PASSAGE PROVIDED -
A security loophole in OpenAI’s ChatGPT allowed researchers to siphon sensitive information from Gmail inboxes.
The exploit, known as ShadowLeak, was revealed this week by cybersecurity firm Radware and has since been patched.
The team behind the discovery showed how attackers could manipulate OpenAI’s Deep Research, an agent built into ChatGPT, to perform tasks without the user’s knowledge.
In slipping hidden instructions into an email, the researchers managed to set a trap that instructed the agent to search inboxes for confidential records, including HR files and login credentials, and send them to a remote server.
What makes the case alarming is that it required no clicks or user action. The agent executed the attacker’s instructions once it accessed the inbox, bypassing local cybersecurity tools since the malicious code ran on OpenAI’s cloud infrastructure.
Radware noted: “This process was a rollercoaster of failed attempts, frustrating roadblocks, and, finally, a breakthrough.”
The researchers explained that the same strategy could be applied to other services connected to Deep Research, such as Outlook, GitHub, Google Drive, and Dropbox. According to the report, “The same technique can be applied to these additional connectors to exfiltrate highly sensitive business data such as contracts, meeting notes or customer records.”

RECORDED INFORMATION -
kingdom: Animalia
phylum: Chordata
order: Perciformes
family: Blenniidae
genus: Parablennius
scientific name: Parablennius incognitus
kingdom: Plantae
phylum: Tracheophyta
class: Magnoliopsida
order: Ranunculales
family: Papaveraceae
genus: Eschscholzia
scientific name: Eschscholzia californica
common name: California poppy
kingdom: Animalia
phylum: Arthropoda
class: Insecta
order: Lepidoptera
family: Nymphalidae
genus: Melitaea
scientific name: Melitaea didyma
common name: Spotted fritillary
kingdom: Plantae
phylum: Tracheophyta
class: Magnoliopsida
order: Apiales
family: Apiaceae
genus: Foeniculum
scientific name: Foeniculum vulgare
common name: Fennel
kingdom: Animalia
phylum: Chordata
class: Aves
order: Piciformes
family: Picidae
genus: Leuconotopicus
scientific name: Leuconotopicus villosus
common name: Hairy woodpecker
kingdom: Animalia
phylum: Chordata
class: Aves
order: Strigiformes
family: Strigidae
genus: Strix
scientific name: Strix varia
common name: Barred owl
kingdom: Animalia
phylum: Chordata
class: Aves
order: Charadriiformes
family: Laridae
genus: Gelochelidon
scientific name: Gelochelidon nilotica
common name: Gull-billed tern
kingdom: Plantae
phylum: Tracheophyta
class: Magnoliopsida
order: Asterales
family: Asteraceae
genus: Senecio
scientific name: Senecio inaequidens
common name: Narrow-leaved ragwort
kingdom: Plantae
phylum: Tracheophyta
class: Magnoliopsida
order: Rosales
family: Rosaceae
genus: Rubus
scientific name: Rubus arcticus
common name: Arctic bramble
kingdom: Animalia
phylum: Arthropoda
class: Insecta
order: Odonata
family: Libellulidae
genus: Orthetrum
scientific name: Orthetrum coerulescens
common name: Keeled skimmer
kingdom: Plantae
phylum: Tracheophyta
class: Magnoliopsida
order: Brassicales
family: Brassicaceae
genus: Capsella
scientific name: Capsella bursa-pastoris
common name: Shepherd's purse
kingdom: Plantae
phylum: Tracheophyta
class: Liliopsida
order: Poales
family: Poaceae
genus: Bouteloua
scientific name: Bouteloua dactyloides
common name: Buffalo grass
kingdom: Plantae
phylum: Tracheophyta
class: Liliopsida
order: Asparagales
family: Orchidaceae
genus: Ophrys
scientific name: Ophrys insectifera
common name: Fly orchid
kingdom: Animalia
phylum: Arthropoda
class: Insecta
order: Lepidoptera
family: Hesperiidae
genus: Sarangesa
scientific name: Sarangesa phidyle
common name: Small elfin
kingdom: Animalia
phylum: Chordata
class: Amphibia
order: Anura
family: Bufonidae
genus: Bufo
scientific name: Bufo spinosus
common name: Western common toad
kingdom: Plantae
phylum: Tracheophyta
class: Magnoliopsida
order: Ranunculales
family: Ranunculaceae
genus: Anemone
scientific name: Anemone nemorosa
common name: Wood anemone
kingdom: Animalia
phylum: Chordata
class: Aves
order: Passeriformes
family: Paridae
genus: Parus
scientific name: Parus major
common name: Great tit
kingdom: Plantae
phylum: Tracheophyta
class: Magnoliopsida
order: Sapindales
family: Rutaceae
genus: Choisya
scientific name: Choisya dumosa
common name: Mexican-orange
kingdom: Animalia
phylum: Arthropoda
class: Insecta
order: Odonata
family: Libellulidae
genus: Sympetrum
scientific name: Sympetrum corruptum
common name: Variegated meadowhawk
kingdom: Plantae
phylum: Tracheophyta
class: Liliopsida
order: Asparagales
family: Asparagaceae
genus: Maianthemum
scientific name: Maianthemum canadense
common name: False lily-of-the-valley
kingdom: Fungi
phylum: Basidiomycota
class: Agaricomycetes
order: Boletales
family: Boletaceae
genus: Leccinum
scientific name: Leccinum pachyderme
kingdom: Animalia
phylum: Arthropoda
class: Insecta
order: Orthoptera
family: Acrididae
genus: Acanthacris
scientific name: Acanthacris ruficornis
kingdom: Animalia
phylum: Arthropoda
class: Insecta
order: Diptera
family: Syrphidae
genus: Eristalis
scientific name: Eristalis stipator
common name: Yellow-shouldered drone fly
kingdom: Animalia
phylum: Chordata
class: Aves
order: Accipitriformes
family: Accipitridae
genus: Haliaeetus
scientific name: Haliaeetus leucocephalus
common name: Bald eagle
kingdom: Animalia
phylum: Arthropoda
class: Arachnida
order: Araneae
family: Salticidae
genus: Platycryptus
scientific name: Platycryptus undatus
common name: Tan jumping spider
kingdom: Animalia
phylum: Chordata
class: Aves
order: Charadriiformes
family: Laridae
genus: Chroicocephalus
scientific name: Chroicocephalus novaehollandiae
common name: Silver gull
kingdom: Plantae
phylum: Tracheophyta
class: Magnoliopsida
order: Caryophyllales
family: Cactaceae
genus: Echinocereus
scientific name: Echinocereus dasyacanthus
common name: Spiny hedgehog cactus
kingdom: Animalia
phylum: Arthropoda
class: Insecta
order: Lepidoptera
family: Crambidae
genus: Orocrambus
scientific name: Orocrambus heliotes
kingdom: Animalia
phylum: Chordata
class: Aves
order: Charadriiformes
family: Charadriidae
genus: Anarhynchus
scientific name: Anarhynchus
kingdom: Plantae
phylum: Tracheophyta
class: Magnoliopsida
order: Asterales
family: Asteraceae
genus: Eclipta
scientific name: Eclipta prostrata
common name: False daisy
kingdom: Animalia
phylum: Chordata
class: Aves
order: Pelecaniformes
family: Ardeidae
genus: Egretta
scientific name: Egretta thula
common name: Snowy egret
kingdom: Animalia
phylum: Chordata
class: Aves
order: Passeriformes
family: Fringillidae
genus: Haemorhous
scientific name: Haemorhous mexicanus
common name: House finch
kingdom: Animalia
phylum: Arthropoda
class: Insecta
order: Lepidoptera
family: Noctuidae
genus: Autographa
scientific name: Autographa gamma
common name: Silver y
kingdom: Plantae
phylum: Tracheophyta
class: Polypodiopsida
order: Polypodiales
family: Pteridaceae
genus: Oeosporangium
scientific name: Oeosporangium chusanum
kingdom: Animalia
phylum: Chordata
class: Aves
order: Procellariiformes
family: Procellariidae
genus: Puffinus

REQUIRED ACTION -
Answer these questions about the ShadowLeak passage:
1. Which cybersecurity firm revealed the exploit?
2. Where did the malicious code run, letting it bypass local cybersecurity tools?
3. Which other services connected to Deep Research could the same strategy be applied to?
The rows have nothing to do with the text.

SOLUTION TO THIS PROBLEM -
1. Radware.
2. On OpenAI's cloud infrastructure.
3. Outlook, GitHub, Google Drive and Dropbox.